— Your assignment —
Begin at the line containing "right elbow: (567, 377)" in the data below and go on through the line containing "left back paw: (801, 428)", repeating each line exactly; include both ends and no other line.

— The data —
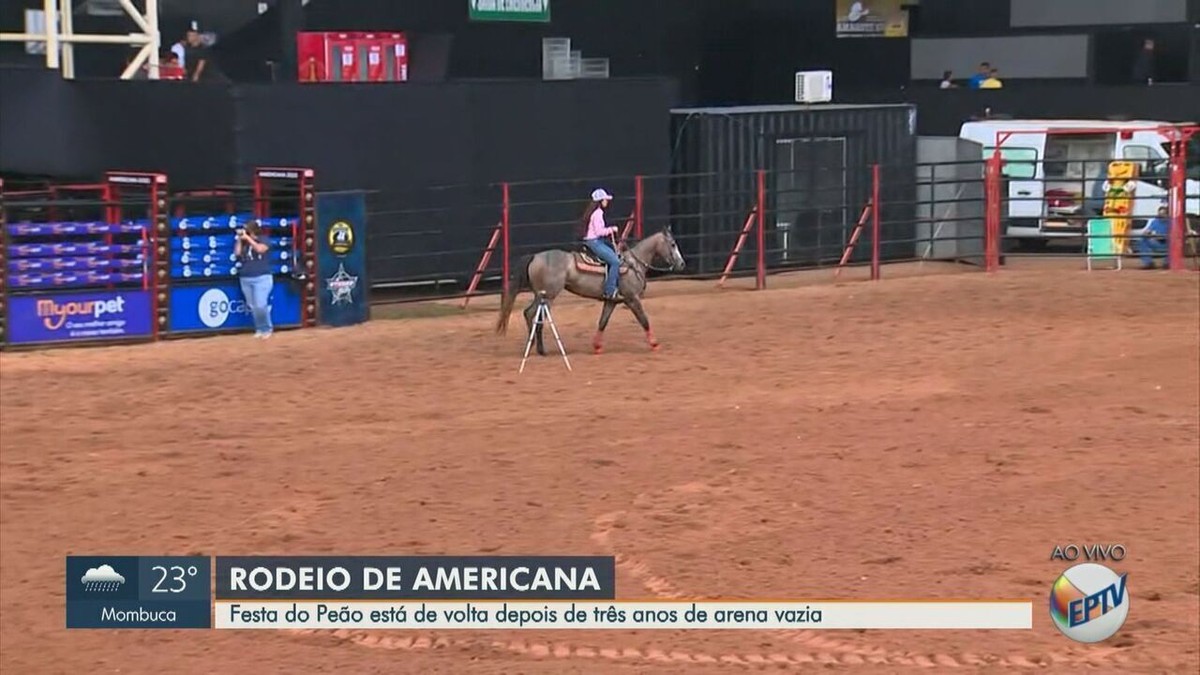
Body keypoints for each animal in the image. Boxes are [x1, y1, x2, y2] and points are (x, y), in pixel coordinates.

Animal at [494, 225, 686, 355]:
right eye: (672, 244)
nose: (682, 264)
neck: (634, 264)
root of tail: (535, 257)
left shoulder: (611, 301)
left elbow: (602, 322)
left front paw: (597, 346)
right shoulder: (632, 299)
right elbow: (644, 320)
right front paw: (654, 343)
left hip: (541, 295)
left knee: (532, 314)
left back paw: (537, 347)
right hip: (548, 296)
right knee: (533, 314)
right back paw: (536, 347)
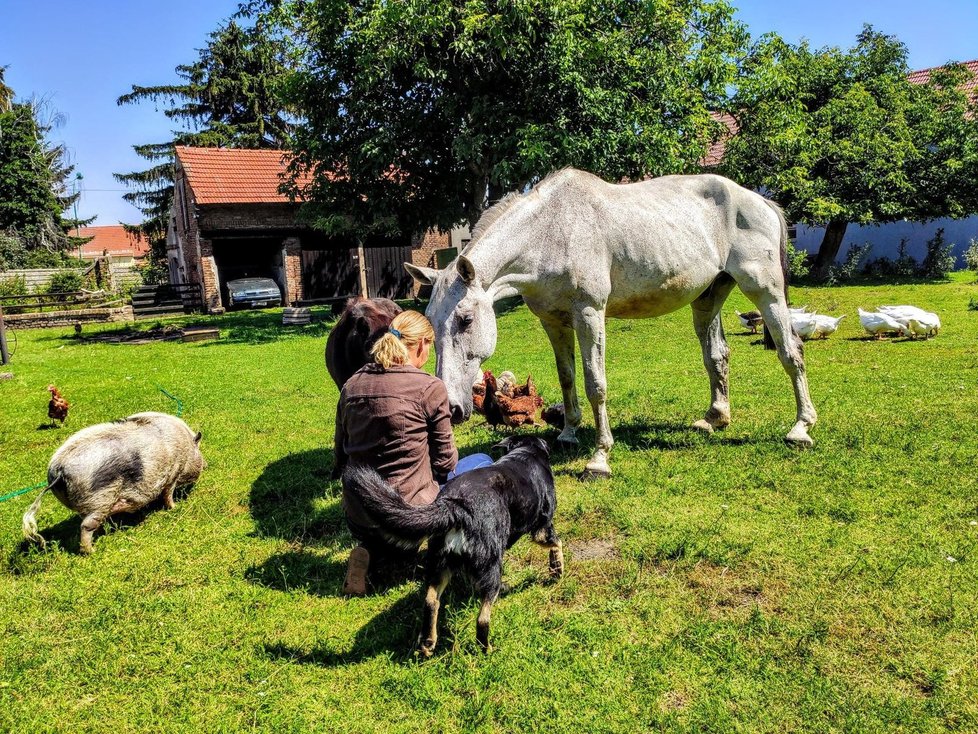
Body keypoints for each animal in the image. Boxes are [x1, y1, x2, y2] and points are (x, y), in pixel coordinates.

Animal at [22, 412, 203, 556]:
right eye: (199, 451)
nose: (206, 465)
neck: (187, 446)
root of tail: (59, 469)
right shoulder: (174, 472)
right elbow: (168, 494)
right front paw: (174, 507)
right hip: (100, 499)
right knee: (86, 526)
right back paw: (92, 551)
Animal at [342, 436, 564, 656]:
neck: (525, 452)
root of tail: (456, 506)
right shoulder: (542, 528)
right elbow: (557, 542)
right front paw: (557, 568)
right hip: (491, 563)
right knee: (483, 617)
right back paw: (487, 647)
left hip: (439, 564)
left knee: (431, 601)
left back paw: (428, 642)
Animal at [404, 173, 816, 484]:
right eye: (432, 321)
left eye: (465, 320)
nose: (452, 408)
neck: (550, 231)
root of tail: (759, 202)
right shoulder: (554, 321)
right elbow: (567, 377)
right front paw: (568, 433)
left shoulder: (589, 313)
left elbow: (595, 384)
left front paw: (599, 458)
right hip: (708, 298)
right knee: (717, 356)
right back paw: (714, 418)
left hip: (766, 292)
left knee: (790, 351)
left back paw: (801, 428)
* * *
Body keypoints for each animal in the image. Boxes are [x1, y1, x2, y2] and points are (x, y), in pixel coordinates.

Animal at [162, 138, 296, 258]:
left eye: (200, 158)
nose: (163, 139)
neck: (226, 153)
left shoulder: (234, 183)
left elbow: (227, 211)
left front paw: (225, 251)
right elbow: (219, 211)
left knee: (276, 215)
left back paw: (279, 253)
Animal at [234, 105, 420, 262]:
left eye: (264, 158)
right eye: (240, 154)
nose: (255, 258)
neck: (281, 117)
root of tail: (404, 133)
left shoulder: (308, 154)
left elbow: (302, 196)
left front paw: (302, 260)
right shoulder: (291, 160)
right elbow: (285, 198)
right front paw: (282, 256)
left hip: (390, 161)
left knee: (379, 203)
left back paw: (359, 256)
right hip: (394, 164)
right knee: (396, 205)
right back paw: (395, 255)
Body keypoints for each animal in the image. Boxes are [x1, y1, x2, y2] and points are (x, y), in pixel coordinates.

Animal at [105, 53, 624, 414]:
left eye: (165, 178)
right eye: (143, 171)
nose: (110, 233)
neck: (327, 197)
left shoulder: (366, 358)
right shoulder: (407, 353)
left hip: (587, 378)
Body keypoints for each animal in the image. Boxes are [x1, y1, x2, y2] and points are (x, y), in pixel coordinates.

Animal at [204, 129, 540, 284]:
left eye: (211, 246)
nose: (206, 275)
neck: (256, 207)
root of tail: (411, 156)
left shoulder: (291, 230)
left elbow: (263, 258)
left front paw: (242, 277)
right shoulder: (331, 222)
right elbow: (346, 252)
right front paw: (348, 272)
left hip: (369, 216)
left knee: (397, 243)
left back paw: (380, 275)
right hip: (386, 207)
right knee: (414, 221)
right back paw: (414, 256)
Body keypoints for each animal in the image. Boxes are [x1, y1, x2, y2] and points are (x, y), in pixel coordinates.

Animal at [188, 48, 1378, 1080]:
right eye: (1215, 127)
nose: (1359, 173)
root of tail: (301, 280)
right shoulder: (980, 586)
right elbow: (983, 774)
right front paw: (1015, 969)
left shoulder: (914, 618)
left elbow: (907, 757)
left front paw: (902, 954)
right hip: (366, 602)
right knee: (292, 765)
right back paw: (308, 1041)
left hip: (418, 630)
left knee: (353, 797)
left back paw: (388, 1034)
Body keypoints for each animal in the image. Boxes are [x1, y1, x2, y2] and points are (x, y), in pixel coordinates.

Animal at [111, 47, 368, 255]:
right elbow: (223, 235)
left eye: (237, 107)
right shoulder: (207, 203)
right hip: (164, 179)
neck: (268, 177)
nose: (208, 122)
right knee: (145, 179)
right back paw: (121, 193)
* * *
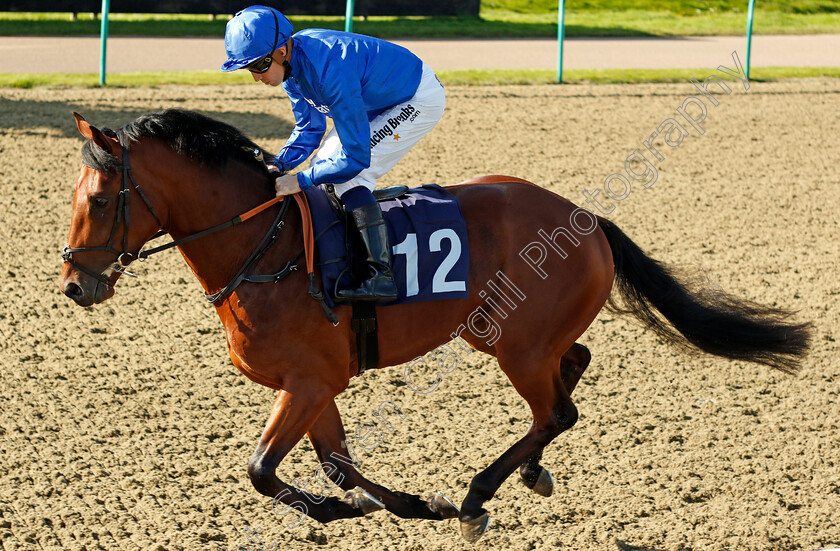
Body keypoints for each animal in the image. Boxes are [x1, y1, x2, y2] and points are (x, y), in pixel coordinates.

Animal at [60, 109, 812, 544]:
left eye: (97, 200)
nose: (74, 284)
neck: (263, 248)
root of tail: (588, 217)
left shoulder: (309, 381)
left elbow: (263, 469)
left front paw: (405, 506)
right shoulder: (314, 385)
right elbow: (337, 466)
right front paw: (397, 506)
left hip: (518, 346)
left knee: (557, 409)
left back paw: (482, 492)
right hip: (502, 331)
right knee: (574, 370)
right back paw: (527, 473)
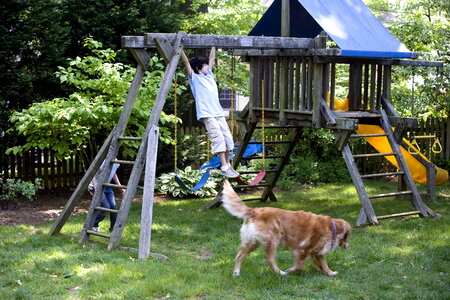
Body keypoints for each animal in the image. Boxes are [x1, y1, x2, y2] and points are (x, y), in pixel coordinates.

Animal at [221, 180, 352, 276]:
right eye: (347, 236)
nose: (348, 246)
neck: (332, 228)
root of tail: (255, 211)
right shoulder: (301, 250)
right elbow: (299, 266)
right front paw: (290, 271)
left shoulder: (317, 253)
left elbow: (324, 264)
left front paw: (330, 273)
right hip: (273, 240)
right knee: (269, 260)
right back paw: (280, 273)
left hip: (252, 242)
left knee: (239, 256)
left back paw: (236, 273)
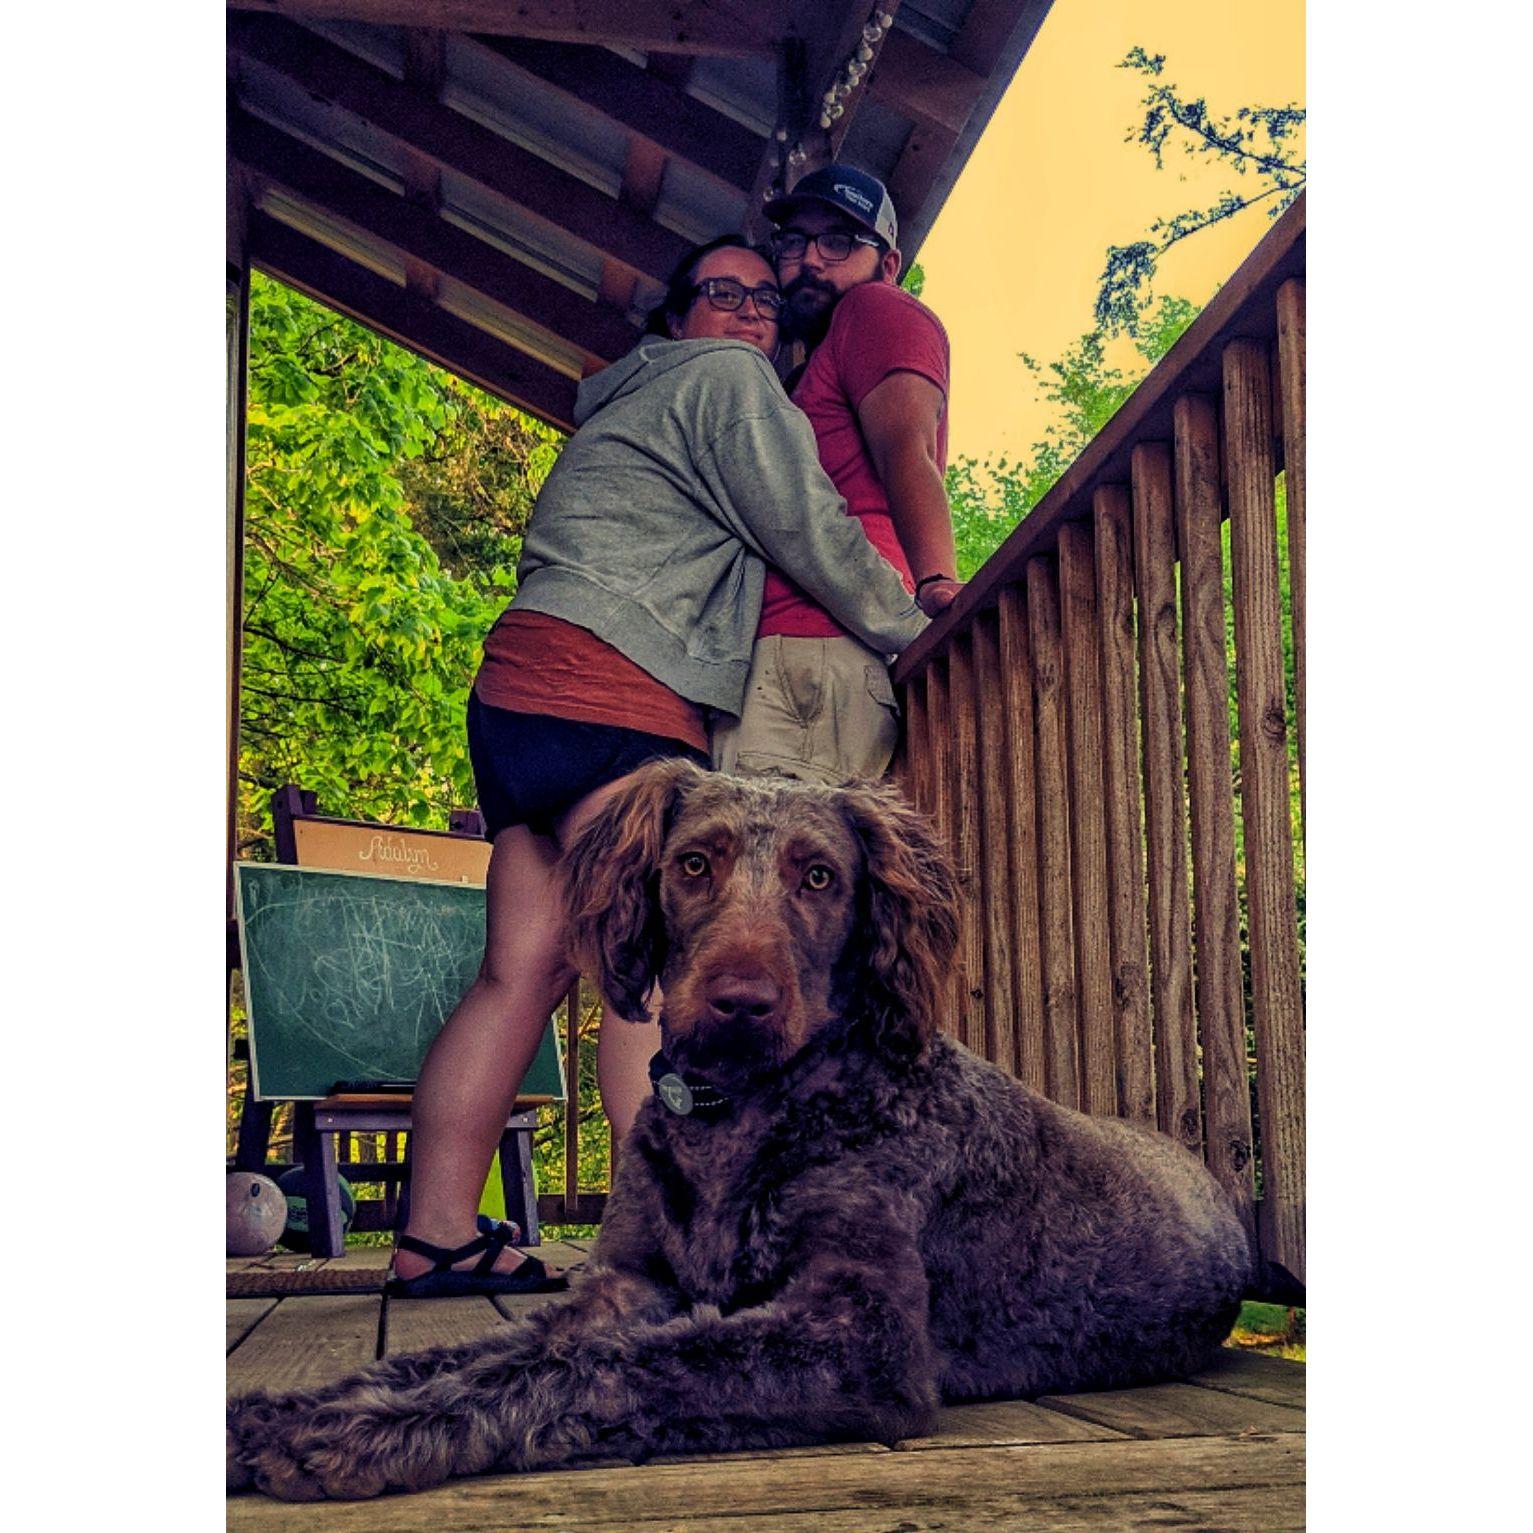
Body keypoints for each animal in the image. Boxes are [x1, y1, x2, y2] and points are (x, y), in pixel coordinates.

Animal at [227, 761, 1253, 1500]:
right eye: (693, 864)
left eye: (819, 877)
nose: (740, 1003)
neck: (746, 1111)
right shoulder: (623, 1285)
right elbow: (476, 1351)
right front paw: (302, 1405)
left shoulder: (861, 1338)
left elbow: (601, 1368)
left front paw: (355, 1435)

— Result of this exercise —
right elbow: (567, 377)
right front paw: (568, 433)
left shoulder: (589, 313)
left elbow: (595, 384)
left front paw: (599, 458)
right hip: (708, 298)
right knee: (717, 356)
right back paw: (714, 418)
left hip: (766, 292)
left knee: (790, 351)
left back paw: (801, 428)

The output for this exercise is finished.